═══ DATA SHOWN ═══

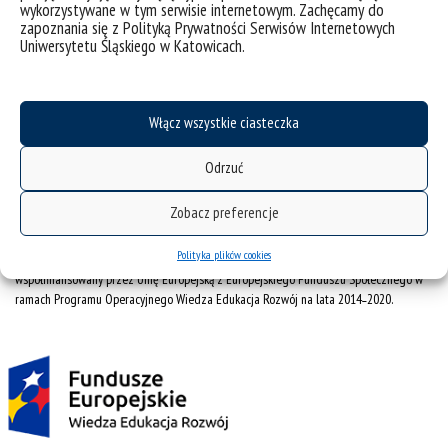
wykorzystywane w tym serwisie internetowym. Zachęcamy do
mapa strony
zapoznania się z Polityką Prywatności Serwisów Internetowych
Uniwersytetu Śląskiego w Katowicach.
Uniwersytet Śląski w Katowicach
ul. Bankowa 12, 40-007 Katowice
tel. +48 32 359 22 22
Włącz wszystkie ciasteczka
e-mail: info@us.edu.pl
Odrzuć
NIP: 634-019-71-34
Zobacz preferencje
Polityka plików cookies
Projekt Zintegrowany Program Rozwoju Uniwersytetu Śląskiego w Katowicach
współfinansowany przez Unię Europejską z Europejskiego Funduszu Społecznego w
ramach Programu Operacyjnego Wiedza Edukacja Rozwój na lata 2014˗2020.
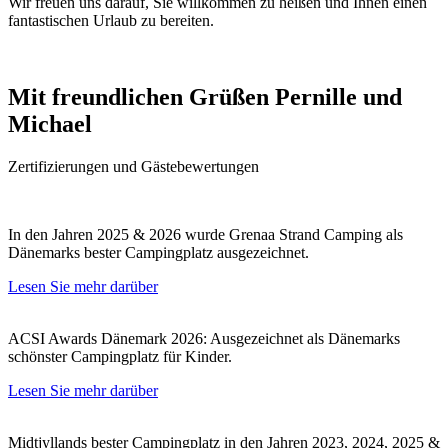
Wir freuen uns darauf, Sie willkommen zu heißen und Ihnen einen
fantastischen Urlaub zu bereiten.
Mit freundlichen Grüßen Pernille und
Michael
Zertifizierungen und Gästebewertungen
In den Jahren 2025 & 2026 wurde Grenaa Strand Camping als
Dänemarks bester Campingplatz ausgezeichnet.
Lesen Sie mehr darüber
ACSI Awards Dänemark 2026: Ausgezeichnet als Dänemarks
schönster Campingplatz für Kinder.
Lesen Sie mehr darüber
Midtjyllands bester Campingplatz in den Jahren 2023, 2024, 2025 &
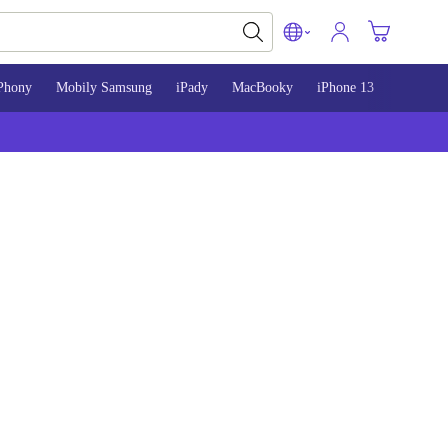
Phony
Mobily Samsung
iPady
MacBooky
iPhone 13
iPhone 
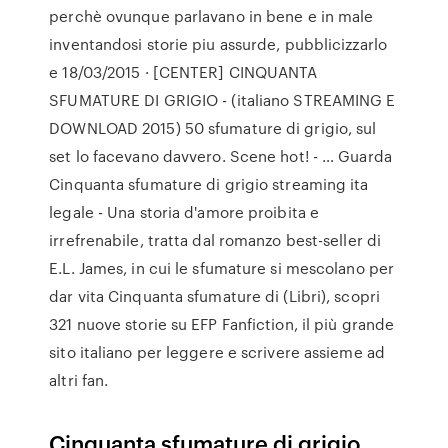
perchè ovunque parlavano in bene e in male
inventandosi storie piu assurde, pubblicizzarlo
e 18/03/2015 · [CENTER] CINQUANTA
SFUMATURE DI GRIGIO - (italiano STREAMING E
DOWNLOAD 2015) 50 sfumature di grigio, sul
set lo facevano davvero. Scene hot! - … Guarda
Cinquanta sfumature di grigio streaming ita
legale - Una storia d'amore proibita e
irrefrenabile, tratta dal romanzo best-seller di
E.L. James, in cui le sfumature si mescolano per
dar vita Cinquanta sfumature di (Libri), scopri
321 nuove storie su EFP Fanfiction, il più grande
sito italiano per leggere e scrivere assieme ad
altri fan.
Cinquanta sfumature di grigio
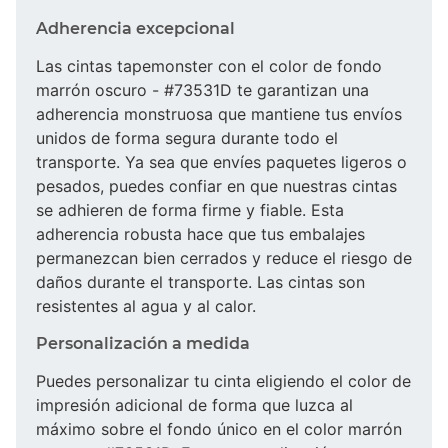
Adherencia excepcional
Las cintas tapemonster con el color de fondo
marrón oscuro - #73531D te garantizan una
adherencia monstruosa que mantiene tus envíos
unidos de forma segura durante todo el
transporte. Ya sea que envíes paquetes ligeros o
pesados, puedes confiar en que nuestras cintas
se adhieren de forma firme y fiable. Esta
adherencia robusta hace que tus embalajes
permanezcan bien cerrados y reduce el riesgo de
daños durante el transporte. Las cintas son
resistentes al agua y al calor.
Personalización a medida
Puedes personalizar tu cinta eligiendo el color de
impresión adicional de forma que luzca al
máximo sobre el fondo único en el color marrón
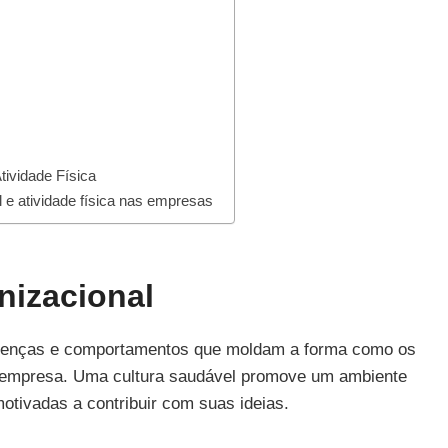
tividade Física
 e atividade física nas empresas
nizacional
crenças e comportamentos que moldam a forma como os
a empresa. Uma cultura saudável promove um ambiente
otivadas a contribuir com suas ideias.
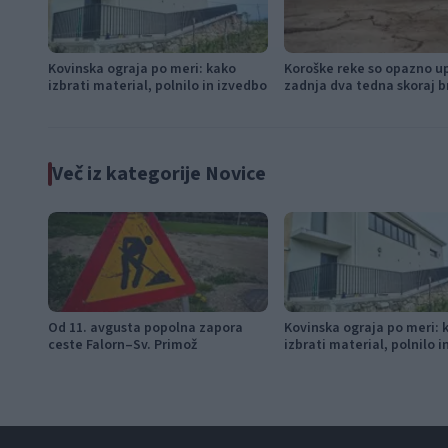
Kovinska ograja po meri: kako
Koroške reke so opazno u
izbrati material, polnilo in izvedbo
zadnja dva tedna skoraj b
Več iz kategorije Novice
Od 11. avgusta popolna zapora
Kovinska ograja po meri: 
ceste Falorn–Sv. Primož
izbrati material, polnilo 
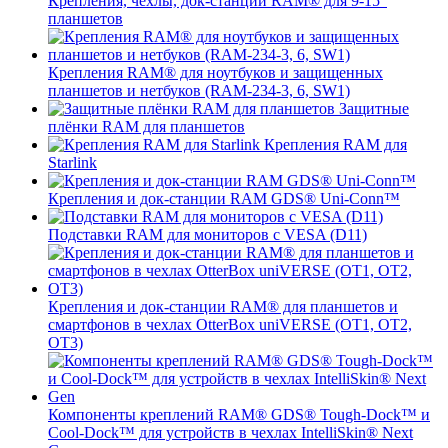
Крепления, чехлы, док-станции RAM® для 9-15"
планшетов
Крепления RAM® для ноутбуков и защищенных
планшетов и нетбуков (RAM-234-3, 6, SW1)
Защитные
плёнки RAM для планшетов
Крепления RAM для
Starlink
Крепления и док-станции RAM GDS® Uni-Conn™
Подставки RAM для мониторов с VESA (D11)
Крепления и док-станции RAM® для планшетов и
смартфонов в чехлах OtterBox uniVERSE (OT1, OT2,
OT3)
Компоненты креплений RAM® GDS® Tough-Dock™ и
Cool-Dock™ для устройств в чехлах IntelliSkin® Next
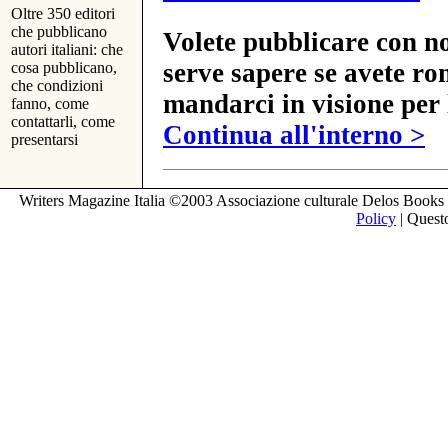
Oltre 350 editori
che pubblicano
Volete pubblicare con no
autori italiani: che
serve sapere se avete ro
cosa pubblicano,
che condizioni
mandarci in visione per 
fanno, come
contattarli, come
Continua all'interno >
presentarsi
Writers Magazine Italia ©2003 Associazione culturale Delos Books 
Policy
| Questo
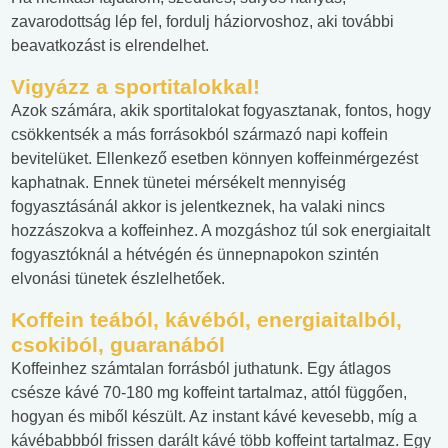
zavarodottság lép fel, fordulj háziorvoshoz, aki további
beavatkozást is elrendelhet.
Vigyázz a sportitalokkal!
Azok számára, akik sportitalokat fogyasztanak, fontos, hogy
csökkentsék a más forrásokból származó napi koffein
bevitelüket. Ellenkező esetben könnyen koffeinmérgezést
kaphatnak. Ennek tünetei mérsékelt mennyiség
fogyasztásánál akkor is jelentkeznek, ha valaki nincs
hozzászokva a koffeinhez. A mozgáshoz túl sok energiaitalt
fogyasztóknál a hétvégén és ünnepnapokon szintén
elvonási tünetek észlelhetőek.
Koffein teából, kávéból, energiaitalból,
csokiból, guaranából
Koffeinhez számtalan forrásból juthatunk. Egy átlagos
csésze kávé 70-180 mg koffeint tartalmaz, attól függően,
hogyan és miből készült. Az instant kávé kevesebb, míg a
kávébabbból frissen darált kávé több koffeint tartalmaz. Egy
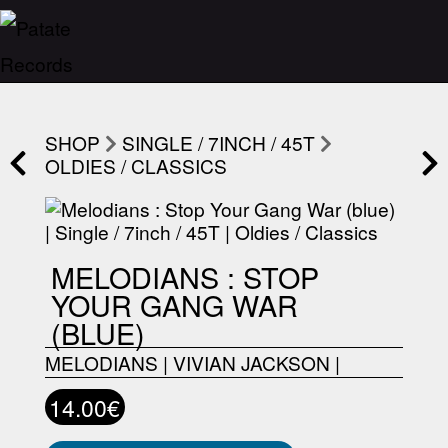
SHOP
SINGLE / 7INCH / 45T
OLDIES / CLASSICS
MELODIANS : STOP
YOUR GANG WAR
(BLUE)
MELODIANS
|
VIVIAN JACKSON
|
14.00€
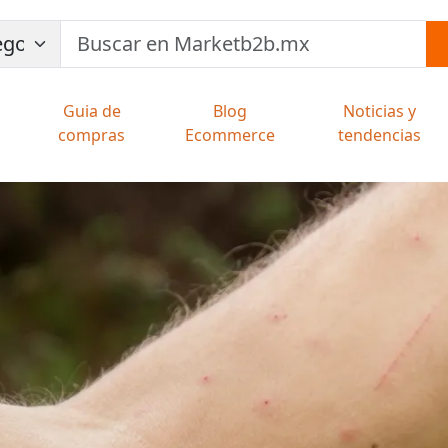
Guia de
Blog
Noticias y
compras
Ecommerce
tendencias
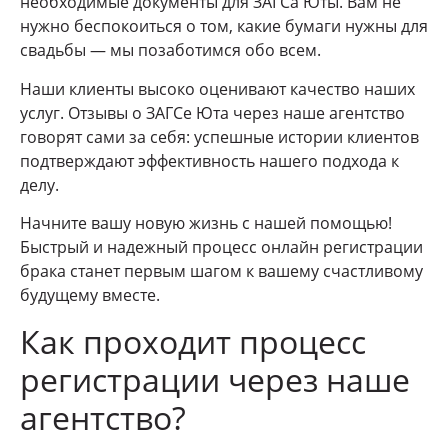
необходимые документы для ЗАГСа Юты. Вам не
нужно беспокоиться о том, какие бумаги нужны для
свадьбы — мы позаботимся обо всем.
Наши клиенты высоко оценивают качество наших
услуг. Отзывы о ЗАГСе Юта через наше агентство
говорят сами за себя: успешные истории клиентов
подтверждают эффективность нашего подхода к
делу.
Начните вашу новую жизнь с нашей помощью!
Быстрый и надежный процесс онлайн регистрации
брака станет первым шагом к вашему счастливому
будущему вместе.
Как проходит процесс
регистрации через наше
агентство?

═══

WRITTEN TASK: Copy every line of text in the records above character for character, leaving out the pictures.

FINISHED EXERCISE:
wykorzystywane w tym serwisie internetowym. Zachęcamy do
mapa strony
zapoznania się z Polityką Prywatności Serwisów Internetowych
Uniwersytetu Śląskiego w Katowicach.
Uniwersytet Śląski w Katowicach
ul. Bankowa 12, 40-007 Katowice
tel. +48 32 359 22 22
Włącz wszystkie ciasteczka
e-mail: info@us.edu.pl
Odrzuć
NIP: 634-019-71-34
Zobacz preferencje
Polityka plików cookies
Projekt Zintegrowany Program Rozwoju Uniwersytetu Śląskiego w Katowicach
współfinansowany przez Unię Europejską z Europejskiego Funduszu Społecznego w
ramach Programu Operacyjnego Wiedza Edukacja Rozwój na lata 2014˗2020.
Wir freuen uns darauf, Sie willkommen zu heißen und Ihnen einen
fantastischen Urlaub zu bereiten.
Mit freundlichen Grüßen Pernille und
Michael
Zertifizierungen und Gästebewertungen
In den Jahren 2025 & 2026 wurde Grenaa Strand Camping als
Dänemarks bester Campingplatz ausgezeichnet.
Lesen Sie mehr darüber
ACSI Awards Dänemark 2026: Ausgezeichnet als Dänemarks
schönster Campingplatz für Kinder.
Lesen Sie mehr darüber
Midtjyllands bester Campingplatz in den Jahren 2023, 2024, 2025 &
Phony
Mobily Samsung
iPady
MacBooky
iPhone 13
iPhone 
perchè ovunque parlavano in bene e in male
inventandosi storie piu assurde, pubblicizzarlo
e 18/03/2015 · [CENTER] CINQUANTA
SFUMATURE DI GRIGIO - (italiano STREAMING E
DOWNLOAD 2015) 50 sfumature di grigio, sul
set lo facevano davvero. Scene hot! - … Guarda
Cinquanta sfumature di grigio streaming ita
legale - Una storia d'amore proibita e
irrefrenabile, tratta dal romanzo best-seller di
E.L. James, in cui le sfumature si mescolano per
dar vita Cinquanta sfumature di (Libri), scopri
321 nuove storie su EFP Fanfiction, il più grande
sito italiano per leggere e scrivere assieme ad
altri fan.
Cinquanta sfumature di grigio
Adherencia excepcional
Las cintas tapemonster con el color de fondo
marrón oscuro - #73531D te garantizan una
adherencia monstruosa que mantiene tus envíos
unidos de forma segura durante todo el
transporte. Ya sea que envíes paquetes ligeros o
pesados, puedes confiar en que nuestras cintas
se adhieren de forma firme y fiable. Esta
adherencia robusta hace que tus embalajes
permanezcan bien cerrados y reduce el riesgo de
daños durante el transporte. Las cintas son
resistentes al agua y al calor.
Personalización a medida
Puedes personalizar tu cinta eligiendo el color de
impresión adicional de forma que luzca al
máximo sobre el fondo único en el color marrón
tividade Física
 e atividade física nas empresas
nizacional
crenças e comportamentos que moldam a forma como os
a empresa. Uma cultura saudável promove um ambiente
otivadas a contribuir com suas ideias.
Kovinska ograja po meri: kako
Koroške reke so opazno u
izbrati material, polnilo in izvedbo
zadnja dva tedna skoraj b
Več iz kategorije Novice
Od 11. avgusta popolna zapora
Kovinska ograja po meri: 
ceste Falorn–Sv. Primož
izbrati material, polnilo 
Крепления, чехлы, док-станции RAM® для 9-15"
планшетов
Крепления RAM® для ноутбуков и защищенных
планшетов и нетбуков (RAM-234-3, 6, SW1)
Защитные
плёнки RAM для планшетов
Крепления RAM для
Starlink
Крепления и док-станции RAM GDS® Uni-Conn™
Подставки RAM для мониторов с VESA (D11)
Крепления и док-станции RAM® для планшетов и
смартфонов в чехлах OtterBox uniVERSE (OT1, OT2,
OT3)
Компоненты креплений RAM® GDS® Tough-Dock™ и
Cool-Dock™ для устройств в чехлах IntelliSkin® Next
Oltre 350 editori
che pubblicano
Volete pubblicare con no
autori italiani: che
serve sapere se avete ro
cosa pubblicano,
che condizioni
mandarci in visione per 
fanno, come
contattarli, come
Continua all'interno >
presentarsi
Writers Magazine Italia ©2003 Associazione culturale Delos Books 
Policy
| Questo
zavarodottság lép fel, fordulj háziorvoshoz, aki további
beavatkozást is elrendelhet.
Vigyázz a sportitalokkal!
Azok számára, akik sportitalokat fogyasztanak, fontos, hogy
csökkentsék a más forrásokból származó napi koffein
bevitelüket. Ellenkező esetben könnyen koffeinmérgezést
kaphatnak. Ennek tünetei mérsékelt mennyiség
fogyasztásánál akkor is jelentkeznek, ha valaki nincs
hozzászokva a koffeinhez. A mozgáshoz túl sok energiaitalt
fogyasztóknál a hétvégén és ünnepnapokon szintén
elvonási tünetek észlelhetőek.
Koffein teából, kávéból, energiaitalból,
csokiból, guaranából
Koffeinhez számtalan forrásból juthatunk. Egy átlagos
csésze kávé 70-180 mg koffeint tartalmaz, attól függően,
hogyan és miből készült. Az instant kávé kevesebb, míg a
kávébabbból frissen darált kávé több koffeint tartalmaz. Egy
SHOP
SINGLE / 7INCH / 45T
OLDIES / CLASSICS
MELODIANS : STOP
YOUR GANG WAR
(BLUE)
MELODIANS
|
VIVIAN JACKSON
|
14.00€
Guia de
Blog
Noticias y
compras
Ecommerce
tendencias
необходимые документы для ЗАГСа Юты. Вам не
нужно беспокоиться о том, какие бумаги нужны для
свадьбы — мы позаботимся обо всем.
Наши клиенты высоко оценивают качество наших
услуг. Отзывы о ЗАГСе Юта через наше агентство
говорят сами за себя: успешные истории клиентов
подтверждают эффективность нашего подхода к
делу.
Начните вашу новую жизнь с нашей помощью!
Быстрый и надежный процесс онлайн регистрации
брака станет первым шагом к вашему счастливому
будущему вместе.
Как проходит процесс
регистрации через наше
агентство?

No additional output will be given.